Henderson, 50, a Weld County district judge, died of an apparent heart attack while on the bench Monday afternoon.

He was appointed district court judge in May 2006. After receiving his law degree in 1986 he worked for the Colorado State Public Defender’s Office in Denver, Grand Junction and Greeley until 2000 when he was appointed Weld County magistrate. He resigned to form his own practice in 2002, then returned to the bench in 2006.

Henderson, the youngest of six and the only male in the family, was raised in New Hampshire where he attended the University of New Hampshire, earning a bachelor’s degree in philosophy and a law degree.

In his chambers was a sign that read “Kindness is my religion,” a quote from the Dalai Lama, and a giant pig with wings given to him by a friend who joked he would be appointed to the bench “when pigs fly,” his wife, Wendy Harrison, said.

“He had the most beautiful big brown eyes and the longest eyelashes I’ve ever seen on a man,” she said. “But mostly he had the biggest heart of anyone I know.”

His compassion was seen on the bench where “he always saw the human side of every situation,” she said.

He treated everyone with respect and dignity, even those charged with a serious offense, said Greeley District Judge James Hartmann.

“It was refreshing to see that type of respect in litigation and in the legal system,” Hartmann said.

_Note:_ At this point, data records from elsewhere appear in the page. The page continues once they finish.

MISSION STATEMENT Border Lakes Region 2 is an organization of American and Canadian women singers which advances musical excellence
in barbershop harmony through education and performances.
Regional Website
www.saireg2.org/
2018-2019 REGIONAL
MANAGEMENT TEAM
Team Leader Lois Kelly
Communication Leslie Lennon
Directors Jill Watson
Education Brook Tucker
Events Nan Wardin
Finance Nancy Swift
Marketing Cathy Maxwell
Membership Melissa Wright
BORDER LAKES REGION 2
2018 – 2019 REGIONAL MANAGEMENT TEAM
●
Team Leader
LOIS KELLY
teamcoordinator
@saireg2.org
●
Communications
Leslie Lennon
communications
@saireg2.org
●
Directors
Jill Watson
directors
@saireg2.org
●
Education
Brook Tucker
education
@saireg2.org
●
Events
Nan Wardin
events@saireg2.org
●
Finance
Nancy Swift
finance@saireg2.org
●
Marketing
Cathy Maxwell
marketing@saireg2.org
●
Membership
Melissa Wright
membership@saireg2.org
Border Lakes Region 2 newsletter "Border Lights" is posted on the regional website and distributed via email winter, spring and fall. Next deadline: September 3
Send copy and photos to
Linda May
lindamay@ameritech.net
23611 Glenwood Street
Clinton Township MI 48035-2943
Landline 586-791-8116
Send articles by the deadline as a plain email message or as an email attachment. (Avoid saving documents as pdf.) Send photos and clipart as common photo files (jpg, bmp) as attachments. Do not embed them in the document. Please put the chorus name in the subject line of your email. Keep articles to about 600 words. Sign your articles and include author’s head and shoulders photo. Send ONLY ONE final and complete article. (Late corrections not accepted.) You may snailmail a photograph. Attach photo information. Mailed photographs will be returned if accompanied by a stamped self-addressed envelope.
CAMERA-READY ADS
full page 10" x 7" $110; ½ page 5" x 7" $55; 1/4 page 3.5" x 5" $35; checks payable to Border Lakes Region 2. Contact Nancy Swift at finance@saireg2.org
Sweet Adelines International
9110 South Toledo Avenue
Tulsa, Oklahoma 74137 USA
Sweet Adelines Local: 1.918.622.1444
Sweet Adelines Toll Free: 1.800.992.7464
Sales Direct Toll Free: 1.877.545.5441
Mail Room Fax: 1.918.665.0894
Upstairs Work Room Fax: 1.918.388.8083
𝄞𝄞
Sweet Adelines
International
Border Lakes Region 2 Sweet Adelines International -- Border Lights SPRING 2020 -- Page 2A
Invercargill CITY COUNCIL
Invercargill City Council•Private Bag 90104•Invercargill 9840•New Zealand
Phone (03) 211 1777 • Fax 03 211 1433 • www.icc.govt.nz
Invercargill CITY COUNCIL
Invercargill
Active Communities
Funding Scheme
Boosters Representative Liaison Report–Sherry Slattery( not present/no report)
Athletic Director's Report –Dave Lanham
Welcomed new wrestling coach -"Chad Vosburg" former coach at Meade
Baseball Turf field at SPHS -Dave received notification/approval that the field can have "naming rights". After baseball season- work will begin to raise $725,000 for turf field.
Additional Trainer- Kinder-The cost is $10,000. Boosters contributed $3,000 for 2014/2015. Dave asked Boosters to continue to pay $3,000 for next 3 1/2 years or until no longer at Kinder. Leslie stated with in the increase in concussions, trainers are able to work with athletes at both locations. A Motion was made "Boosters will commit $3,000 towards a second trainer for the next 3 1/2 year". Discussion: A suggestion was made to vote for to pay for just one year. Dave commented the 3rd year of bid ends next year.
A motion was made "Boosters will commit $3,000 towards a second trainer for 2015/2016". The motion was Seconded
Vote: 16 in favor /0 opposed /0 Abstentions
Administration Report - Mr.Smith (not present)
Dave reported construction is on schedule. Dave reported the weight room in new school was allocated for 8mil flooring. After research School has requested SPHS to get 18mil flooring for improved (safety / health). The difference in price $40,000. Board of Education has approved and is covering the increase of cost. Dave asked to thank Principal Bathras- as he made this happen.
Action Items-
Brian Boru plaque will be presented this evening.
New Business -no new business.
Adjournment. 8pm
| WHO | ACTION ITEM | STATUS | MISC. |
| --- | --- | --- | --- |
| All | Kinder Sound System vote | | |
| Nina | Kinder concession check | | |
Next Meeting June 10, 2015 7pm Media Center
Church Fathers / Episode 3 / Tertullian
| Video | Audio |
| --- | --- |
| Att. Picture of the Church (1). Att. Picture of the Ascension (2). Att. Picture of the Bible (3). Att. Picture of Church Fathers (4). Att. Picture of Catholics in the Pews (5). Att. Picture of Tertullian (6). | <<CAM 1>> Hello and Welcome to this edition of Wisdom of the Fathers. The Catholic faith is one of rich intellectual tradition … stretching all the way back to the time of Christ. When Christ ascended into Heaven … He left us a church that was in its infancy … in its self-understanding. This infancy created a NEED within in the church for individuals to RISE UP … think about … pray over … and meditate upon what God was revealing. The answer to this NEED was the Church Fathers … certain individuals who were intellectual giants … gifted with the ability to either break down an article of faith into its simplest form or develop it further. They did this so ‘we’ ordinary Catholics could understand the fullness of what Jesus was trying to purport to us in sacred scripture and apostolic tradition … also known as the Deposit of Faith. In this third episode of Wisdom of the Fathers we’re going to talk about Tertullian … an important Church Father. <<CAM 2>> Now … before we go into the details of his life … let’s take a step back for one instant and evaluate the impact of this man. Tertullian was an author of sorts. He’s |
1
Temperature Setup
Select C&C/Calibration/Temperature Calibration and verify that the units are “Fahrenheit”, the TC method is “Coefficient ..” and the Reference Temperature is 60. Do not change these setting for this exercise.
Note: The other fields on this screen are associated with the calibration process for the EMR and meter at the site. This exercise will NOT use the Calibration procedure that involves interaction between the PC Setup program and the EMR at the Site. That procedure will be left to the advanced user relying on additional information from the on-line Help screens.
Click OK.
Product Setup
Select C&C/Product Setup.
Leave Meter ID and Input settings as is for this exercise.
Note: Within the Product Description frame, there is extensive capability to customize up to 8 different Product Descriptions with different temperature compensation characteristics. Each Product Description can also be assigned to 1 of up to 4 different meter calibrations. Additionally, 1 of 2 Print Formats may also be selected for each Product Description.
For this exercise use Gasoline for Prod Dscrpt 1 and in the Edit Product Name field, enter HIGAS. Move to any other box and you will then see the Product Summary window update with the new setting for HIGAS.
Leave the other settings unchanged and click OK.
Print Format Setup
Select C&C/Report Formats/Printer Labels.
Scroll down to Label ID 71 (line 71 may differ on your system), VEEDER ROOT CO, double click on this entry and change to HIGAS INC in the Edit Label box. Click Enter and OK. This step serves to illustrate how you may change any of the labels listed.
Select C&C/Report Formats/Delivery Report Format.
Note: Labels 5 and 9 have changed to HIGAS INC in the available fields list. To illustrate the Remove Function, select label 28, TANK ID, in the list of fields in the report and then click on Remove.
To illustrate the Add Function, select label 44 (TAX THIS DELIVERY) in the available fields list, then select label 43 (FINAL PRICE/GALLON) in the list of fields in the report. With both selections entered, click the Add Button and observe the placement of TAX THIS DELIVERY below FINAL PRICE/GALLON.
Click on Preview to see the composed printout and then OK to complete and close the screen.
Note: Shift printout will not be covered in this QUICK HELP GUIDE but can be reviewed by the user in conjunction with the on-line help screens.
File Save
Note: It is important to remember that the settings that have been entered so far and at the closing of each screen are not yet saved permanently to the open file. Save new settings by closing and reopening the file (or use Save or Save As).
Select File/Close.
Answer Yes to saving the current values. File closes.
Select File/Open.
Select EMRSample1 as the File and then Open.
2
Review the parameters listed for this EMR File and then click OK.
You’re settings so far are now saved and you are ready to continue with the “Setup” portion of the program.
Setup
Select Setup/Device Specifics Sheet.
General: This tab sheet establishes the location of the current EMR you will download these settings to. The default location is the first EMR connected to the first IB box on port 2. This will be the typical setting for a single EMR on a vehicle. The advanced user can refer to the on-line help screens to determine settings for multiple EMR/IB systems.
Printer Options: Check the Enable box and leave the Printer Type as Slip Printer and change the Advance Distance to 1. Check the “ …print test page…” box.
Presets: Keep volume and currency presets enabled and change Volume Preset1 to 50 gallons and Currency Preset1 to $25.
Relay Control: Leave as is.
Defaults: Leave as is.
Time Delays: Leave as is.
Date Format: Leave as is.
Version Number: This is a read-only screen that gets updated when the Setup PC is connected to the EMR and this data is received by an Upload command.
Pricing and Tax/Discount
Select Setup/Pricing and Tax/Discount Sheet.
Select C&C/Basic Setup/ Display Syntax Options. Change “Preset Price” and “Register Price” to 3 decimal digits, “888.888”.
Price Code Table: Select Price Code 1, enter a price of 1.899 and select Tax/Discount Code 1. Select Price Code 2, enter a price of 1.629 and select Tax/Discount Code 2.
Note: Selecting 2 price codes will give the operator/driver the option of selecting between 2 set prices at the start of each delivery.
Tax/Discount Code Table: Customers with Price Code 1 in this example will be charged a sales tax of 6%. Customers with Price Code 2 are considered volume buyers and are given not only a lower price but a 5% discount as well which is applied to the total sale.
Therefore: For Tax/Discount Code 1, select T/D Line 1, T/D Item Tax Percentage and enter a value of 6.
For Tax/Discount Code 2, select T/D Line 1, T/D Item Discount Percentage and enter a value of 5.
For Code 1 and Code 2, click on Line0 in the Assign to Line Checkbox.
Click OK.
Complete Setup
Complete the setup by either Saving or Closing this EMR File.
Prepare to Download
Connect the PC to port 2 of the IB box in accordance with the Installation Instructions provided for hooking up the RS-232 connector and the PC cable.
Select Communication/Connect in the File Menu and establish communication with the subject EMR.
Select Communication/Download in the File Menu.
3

At home Henderson was referred to as “big daddy,” by his daughters and two teenage boys the Hendersons took in, Harrison said.

“He made his heart and home open to a lot of people,” she said. “Somebody told me he was the most generous person they ever met.”

Henderson gave free legal advice to friends and family, served his wife cappuccino in bed every morning, read to his 16-year-old daughter, Sara, every day until she was a teenager, and bragged all over town when his step-daughter, Julia Sell, 23, called to wish him a happy Father’s Day, she said.

“I always thought of him as a bear,” Harrison said. “He was real big and furry, he loved fishing and napping, and he would fight lions and tigers for those he loved and for a cause he believed in.”

In lieu of flowers, the family has requested donations be made to the NTAF cata strophic injury fund, a special program of the National Transplant Assistance Fund, in honor of Sarah Devasto. For more information visit .

Devasto is a family friend who was paralyzed by a spinal cord injury, Harrison said.

Services will be Saturday at 2 p.m. at the Union Colony Civic Center, Greeley.